CA MONTPELLIER (4e ch. civ.), 7 mai 2025 : RG n° 23/04194 

Publication : Judilibre

 

Extrait : « 12. Le visa de l'article L. 132-1 du code de la consommation dans le dispositif des écritures de Mme Y. résulte manifestement d'une erreur matérielle, l'article applicable étant le L. 332-1 du code de la consommation. »

 

COUR D’APPEL DE MONTPELLIER

QUATRIÈME CHAMBRE CIVILE

ARRÊT DU 7 MAI 1985

 

ÉLÉMENTS D’IDENTIFICATION DE LA DÉCISION       (N.B. : mention ne figurant pas sur l’original)

R.G. n° 23/04194. N° Portalis DBVK-V-B7H-P5WA. Décision déférée à la Cour : Jugement du 6 juillet 2023, Tribunal judiciaire de Perpignan - N° RG 19/01632.

 

APPELANTE :

La Société Anonyme Coopérative de Banque Populaire à capital variable Banque Populaire du Sud

immatriculée au RCS de PERPIGNAN sous le n° XXX, et pour elle son représentant légal en exercice, dont le siège social est [Adresse 3], [Localité 4], Représentée sur l'audience par Maître Marjorie AGIER, avocat au barreau de MONTPELLIER, substituant Maître Harald KNOEPFFLER de la SCP VIAL-PECH DE LACLAUSE-ESCALE- KNOEPFFLER-HUOT-PIRET-JOUBES, avocat au barreau de PYRENEES-ORIENTALES

 

INTIMÉE :

Madame X. épouse Y.

née le [Date naissance 1] à [Localité 7], de nationalité Française, [Adresse 2], [Localité 5], Représentée par Maître Cécile PARAYRE-ARPAILLANGE, avocat au barreau de PYRENEES-ORIENTALES

 

COMPOSITION DE LA COUR : En application des dispositions des articles 805 et 907 du code de procédure civile, l'affaire a été débattue le 3 mars 2025, en audience publique, les avocats ne s'y étant pas opposés, devant M. Philippe SOUBEYRAN, Président de chambre, chargé du rapport.

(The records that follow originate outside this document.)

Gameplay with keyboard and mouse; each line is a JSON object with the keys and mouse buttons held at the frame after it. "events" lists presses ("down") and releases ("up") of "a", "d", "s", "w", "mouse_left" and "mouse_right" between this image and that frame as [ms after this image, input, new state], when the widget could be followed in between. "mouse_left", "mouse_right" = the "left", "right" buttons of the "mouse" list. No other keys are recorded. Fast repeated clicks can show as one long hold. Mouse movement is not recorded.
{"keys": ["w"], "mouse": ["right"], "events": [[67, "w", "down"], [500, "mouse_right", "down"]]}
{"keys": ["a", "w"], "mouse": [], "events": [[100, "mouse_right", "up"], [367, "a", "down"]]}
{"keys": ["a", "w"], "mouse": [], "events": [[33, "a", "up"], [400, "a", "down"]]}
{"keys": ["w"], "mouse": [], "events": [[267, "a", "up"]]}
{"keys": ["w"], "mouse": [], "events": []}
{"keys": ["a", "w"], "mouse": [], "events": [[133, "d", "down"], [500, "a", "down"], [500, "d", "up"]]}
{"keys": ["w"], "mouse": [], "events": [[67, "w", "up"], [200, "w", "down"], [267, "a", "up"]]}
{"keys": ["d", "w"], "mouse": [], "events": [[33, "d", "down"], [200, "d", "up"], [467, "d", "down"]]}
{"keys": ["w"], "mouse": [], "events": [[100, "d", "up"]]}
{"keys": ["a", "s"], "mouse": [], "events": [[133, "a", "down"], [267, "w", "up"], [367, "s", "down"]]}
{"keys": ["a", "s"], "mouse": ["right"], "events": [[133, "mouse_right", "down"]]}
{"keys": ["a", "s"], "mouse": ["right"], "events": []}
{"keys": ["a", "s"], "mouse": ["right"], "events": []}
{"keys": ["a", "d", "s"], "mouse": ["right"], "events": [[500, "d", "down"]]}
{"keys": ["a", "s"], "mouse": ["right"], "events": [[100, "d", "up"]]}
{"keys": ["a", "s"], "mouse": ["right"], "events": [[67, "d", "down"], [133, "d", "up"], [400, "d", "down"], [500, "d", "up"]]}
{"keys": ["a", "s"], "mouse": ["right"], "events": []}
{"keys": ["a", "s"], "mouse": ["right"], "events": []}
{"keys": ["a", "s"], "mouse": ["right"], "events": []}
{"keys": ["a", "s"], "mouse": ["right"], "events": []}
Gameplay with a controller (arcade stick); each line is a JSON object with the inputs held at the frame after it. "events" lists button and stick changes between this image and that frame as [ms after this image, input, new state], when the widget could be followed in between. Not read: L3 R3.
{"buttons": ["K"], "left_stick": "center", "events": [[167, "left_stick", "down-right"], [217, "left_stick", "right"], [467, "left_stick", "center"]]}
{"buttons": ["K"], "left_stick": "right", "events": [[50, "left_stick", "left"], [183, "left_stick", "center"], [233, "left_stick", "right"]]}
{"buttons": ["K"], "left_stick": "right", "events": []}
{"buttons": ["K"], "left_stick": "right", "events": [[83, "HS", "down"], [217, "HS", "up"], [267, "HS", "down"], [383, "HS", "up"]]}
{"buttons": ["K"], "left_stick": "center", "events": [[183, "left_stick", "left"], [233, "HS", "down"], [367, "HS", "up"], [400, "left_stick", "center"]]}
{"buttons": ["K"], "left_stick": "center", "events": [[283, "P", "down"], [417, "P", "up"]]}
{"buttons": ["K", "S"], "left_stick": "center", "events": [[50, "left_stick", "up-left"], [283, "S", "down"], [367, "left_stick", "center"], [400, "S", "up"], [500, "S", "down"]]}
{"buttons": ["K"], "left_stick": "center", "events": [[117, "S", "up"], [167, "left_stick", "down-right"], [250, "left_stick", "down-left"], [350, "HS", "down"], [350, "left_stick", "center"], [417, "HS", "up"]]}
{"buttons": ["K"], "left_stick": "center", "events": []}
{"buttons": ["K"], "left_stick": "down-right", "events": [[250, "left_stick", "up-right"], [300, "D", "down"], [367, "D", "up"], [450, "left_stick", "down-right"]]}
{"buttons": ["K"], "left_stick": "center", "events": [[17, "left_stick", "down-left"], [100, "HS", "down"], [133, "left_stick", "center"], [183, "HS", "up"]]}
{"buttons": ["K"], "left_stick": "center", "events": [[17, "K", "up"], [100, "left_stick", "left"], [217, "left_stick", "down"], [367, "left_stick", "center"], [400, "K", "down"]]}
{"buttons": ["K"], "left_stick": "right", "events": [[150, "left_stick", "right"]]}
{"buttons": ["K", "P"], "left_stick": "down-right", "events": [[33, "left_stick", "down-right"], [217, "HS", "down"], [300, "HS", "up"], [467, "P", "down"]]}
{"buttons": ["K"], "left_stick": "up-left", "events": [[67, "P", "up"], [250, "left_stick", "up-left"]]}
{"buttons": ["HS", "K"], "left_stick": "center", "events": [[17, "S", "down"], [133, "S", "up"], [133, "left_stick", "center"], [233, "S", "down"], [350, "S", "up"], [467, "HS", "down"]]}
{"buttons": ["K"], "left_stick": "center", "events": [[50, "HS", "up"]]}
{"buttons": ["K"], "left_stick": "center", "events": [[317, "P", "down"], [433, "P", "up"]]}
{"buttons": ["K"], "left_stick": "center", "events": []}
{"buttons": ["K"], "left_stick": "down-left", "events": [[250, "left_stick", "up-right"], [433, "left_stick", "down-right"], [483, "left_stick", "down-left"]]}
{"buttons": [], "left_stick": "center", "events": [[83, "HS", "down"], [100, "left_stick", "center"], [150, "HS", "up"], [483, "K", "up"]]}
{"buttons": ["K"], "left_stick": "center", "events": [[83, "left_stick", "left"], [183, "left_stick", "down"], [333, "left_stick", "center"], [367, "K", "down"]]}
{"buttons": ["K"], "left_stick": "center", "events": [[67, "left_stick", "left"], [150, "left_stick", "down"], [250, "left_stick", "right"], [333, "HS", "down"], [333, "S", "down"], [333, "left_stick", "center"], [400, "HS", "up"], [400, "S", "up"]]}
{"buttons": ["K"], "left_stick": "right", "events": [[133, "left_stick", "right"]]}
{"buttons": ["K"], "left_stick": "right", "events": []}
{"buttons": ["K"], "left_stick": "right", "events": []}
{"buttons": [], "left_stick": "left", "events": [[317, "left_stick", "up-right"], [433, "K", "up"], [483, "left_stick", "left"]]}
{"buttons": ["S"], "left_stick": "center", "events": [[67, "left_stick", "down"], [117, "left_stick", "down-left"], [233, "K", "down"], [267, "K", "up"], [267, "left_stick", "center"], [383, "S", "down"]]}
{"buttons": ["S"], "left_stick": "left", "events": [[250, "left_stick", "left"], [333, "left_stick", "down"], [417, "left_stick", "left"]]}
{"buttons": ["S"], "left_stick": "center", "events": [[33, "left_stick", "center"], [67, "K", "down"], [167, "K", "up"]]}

Ce magistrat a rendu compte des plaidoiries dans le délibéré de la cour, composée de : M. Philippe SOUBEYRAN, Président de chambre, M. Philippe BRUEY, Conseiller, Mme Marie-José FRANCO, Conseillère

Greffier lors des débats : Mme Henriane MILOT

ARRÊT : - contradictoire ; - prononcé par mise à disposition de l'arrêt au greffe de la cour, les parties en ayant été préalablement avisées dans les conditions prévues au deuxième alinéa de l'article 450 du code de procédure civile ; - signé par M. Philippe SOUBEYRAN, Président de chambre, et par Mme Henriane MILOT, Greffier.

 

EXPOSÉ DU LITIGE                                                           (N.B. : mention ne figurant pas sur l’original)

FAITS ET PROCÉDURE :

1. Par acte du 16 septembre 2016, la Banque Populaire du Sud (ci-après la banque) a consenti à la SAS Z., dont M. Y. est le président, un prêt d'un montant de 133.000 euros destiné à l'acquisition d'un fonds de commerce avec la caution solidaire de chacun des époux Y. à hauteur de 172 900 euros.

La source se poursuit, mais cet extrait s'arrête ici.